# Ribs in rub for days.



## jim p (Aug 21, 2013)

I am thinking of making ribs for a party on the Sunday before Labor day.  I am camping that weekend and time will be tight.  I was thinking of applying the rub on Friday before I leave and then smoking them Sunday when I return from camping.  Is 2 days too long to leave rub on ribs, St. Luis cut?   Conversely , how little time can the rub be on the ribs and still attain the desired effect?  Will 1 hr be enough?   I can rub them and let them sit while the smoker comes up to temp?Thank you for your help.Jim


----------



## dirtsailor2003 (Aug 21, 2013)

I apply my rub right before I put the meat in the smoker. I used to do it the day/night before, but have found it makes no difference flavor wise. 

With that said you can rub them down and wrap them up before you leave and they will be fine when you get back. 

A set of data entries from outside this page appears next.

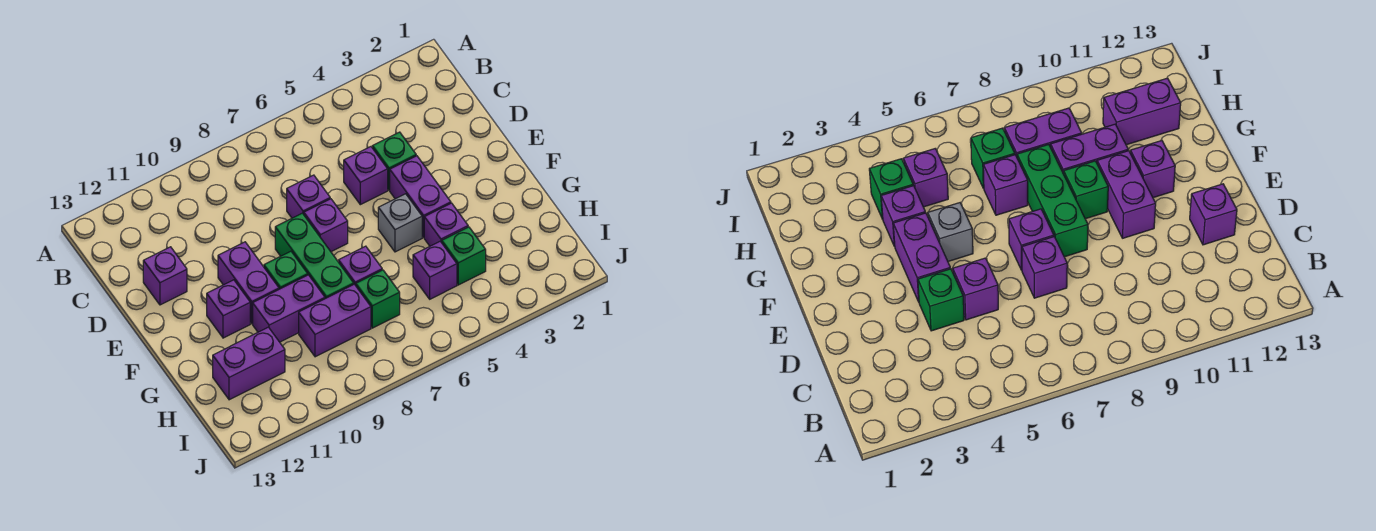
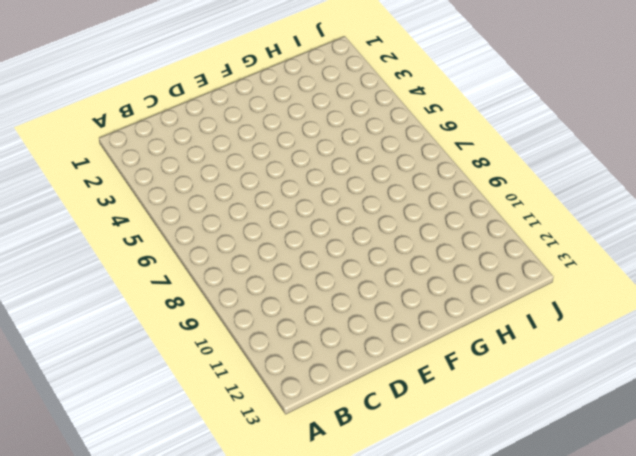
none -> green brick D4 level 1
none -> purple brick D5 level 1
none -> purple brick D7 level 1

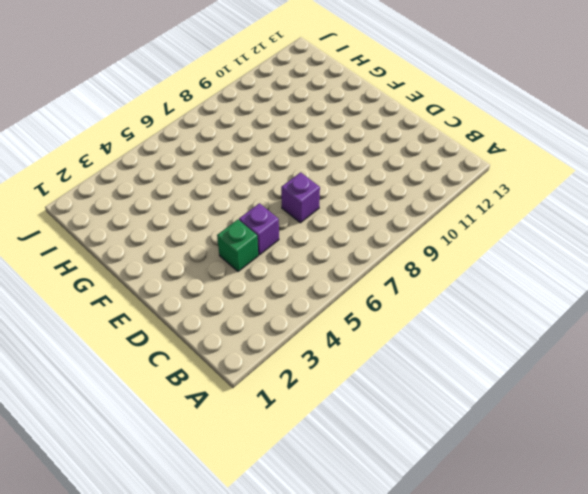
none -> purple brick D12 level 1
none -> purple brick E4:F4 level 1
none -> purple brick E7 level 1

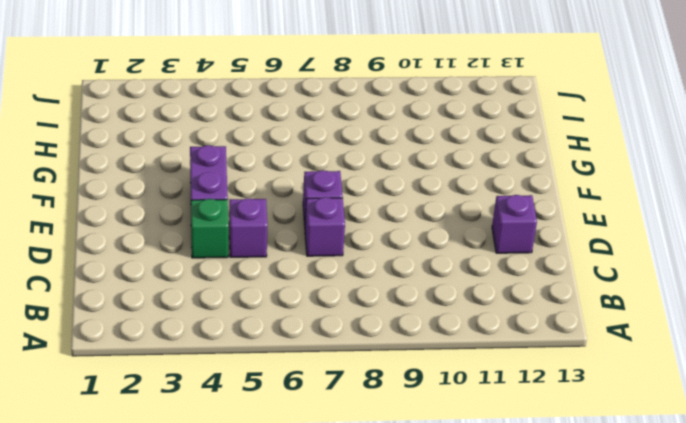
none -> green brick E8:G8 level 1
none -> purple brick E10:F10 level 1
none -> grey brick F5 level 1

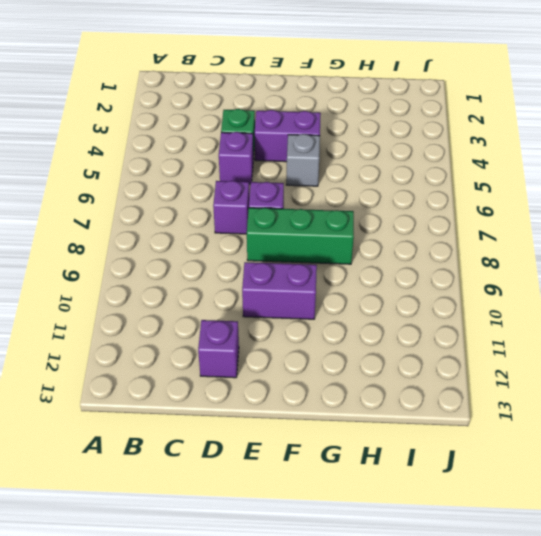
none -> green brick F9 level 1
none -> purple brick F11 level 1
none -> purple brick G4 level 1

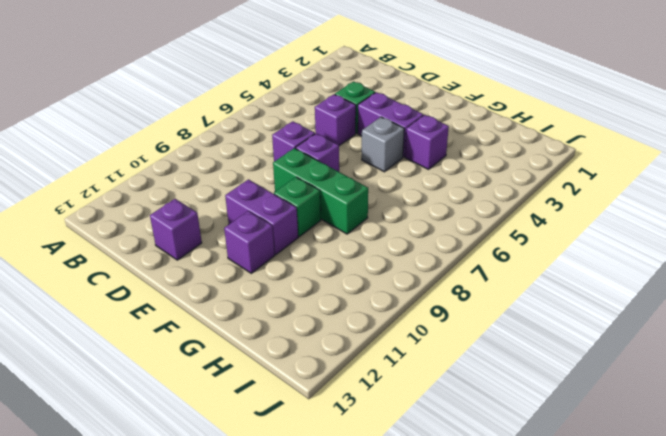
none -> purple brick G7 level 1
none -> purple brick G9:G10 level 1
none -> green brick H4 level 1

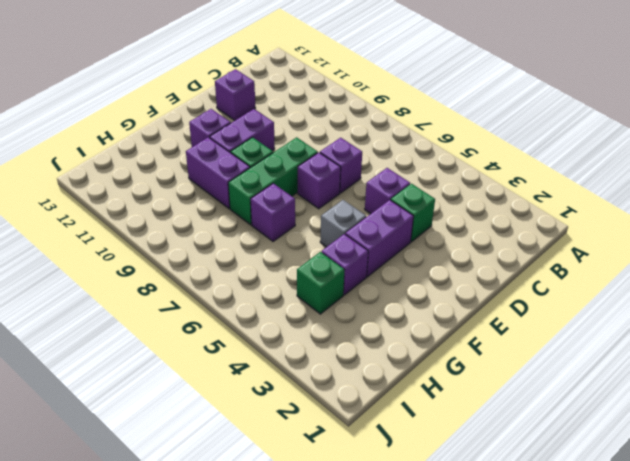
none -> purple brick H5 level 1
none -> green brick H7 level 1
none -> purple brick H8:H9 level 1

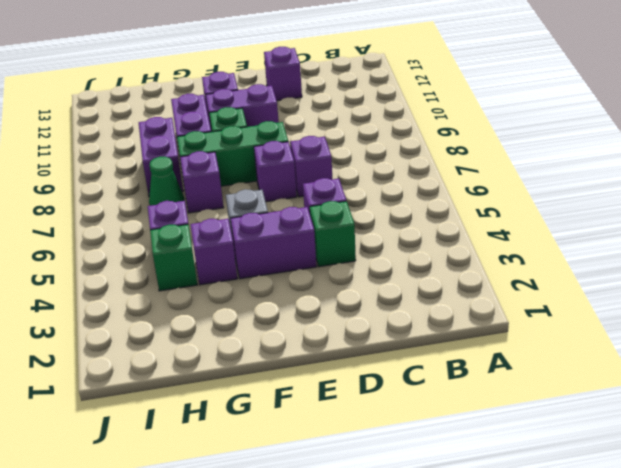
green cone H7 level 1 -> green brick H7 level 1
none -> purple brick H11:H12 level 1

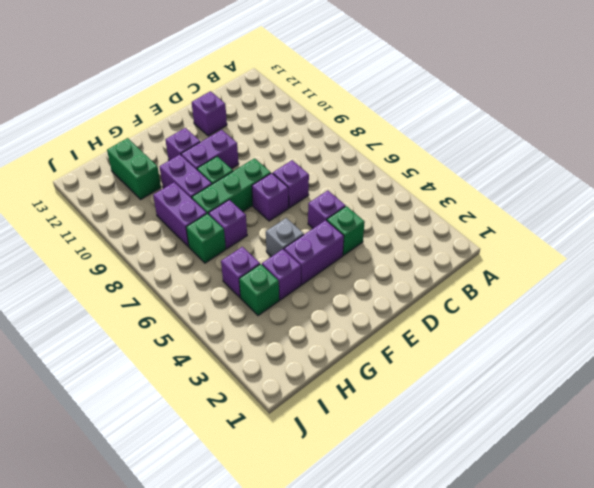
green brick H11:H12 level 1 -> purple brick H11:H12 level 1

Another side note, when I go camping I pre-season any meats I plan on smoking at camp. Mainly because its easier and cleaner to do in the kitchen than on a rock (we dry cp or boat-in camp) or whatever there is in the campsite.


----------



## smoking b (Aug 21, 2013)

I personally wouldn't let ribs go for 2 days once I applied rub but ymmv. I put my rub on while the smoker is warming up & the ribs turn out great


----------



## turnandburn (Aug 21, 2013)

i left some spares in rub over the weekend, i forgot about them, and smoked them and they tasted pretty hammy...lol. not like it was bad but it was interesting to say the least.. it was like i bit into a ham steak..lol.


----------



## chef jimmyj (Aug 21, 2013)

There are no safety or quality issues with leaving rub on a couple of days. There are restaurants that do it all the time, it is effectively a Dry Brine. The Ribs absorb all the spices and develop a great flavor and tenderness as a result. On the flip side is the crowd that feels the Meat flavor is most important with the rub as a compliment to the meat. These guys apply rub just before smoking. Bottom line do as you wish, you will have great Ribs either way...JJ


----------



## themule69 (Aug 21, 2013)

As long as you do not have a lot of salt. You can do it ether way. A heavy salt rub will pull the moisture out.
Happy smoken.

David


----------



## jim p (Aug 22, 2013)

Thank you for the responses.  I am running scared of leaving the rub on for 2 days.  I think I will rub while the smoke gets up to temp, Time permitting I may let the smoker run for 90 min beofre I put the ribs on, and try to maximize rub to rib time.


----------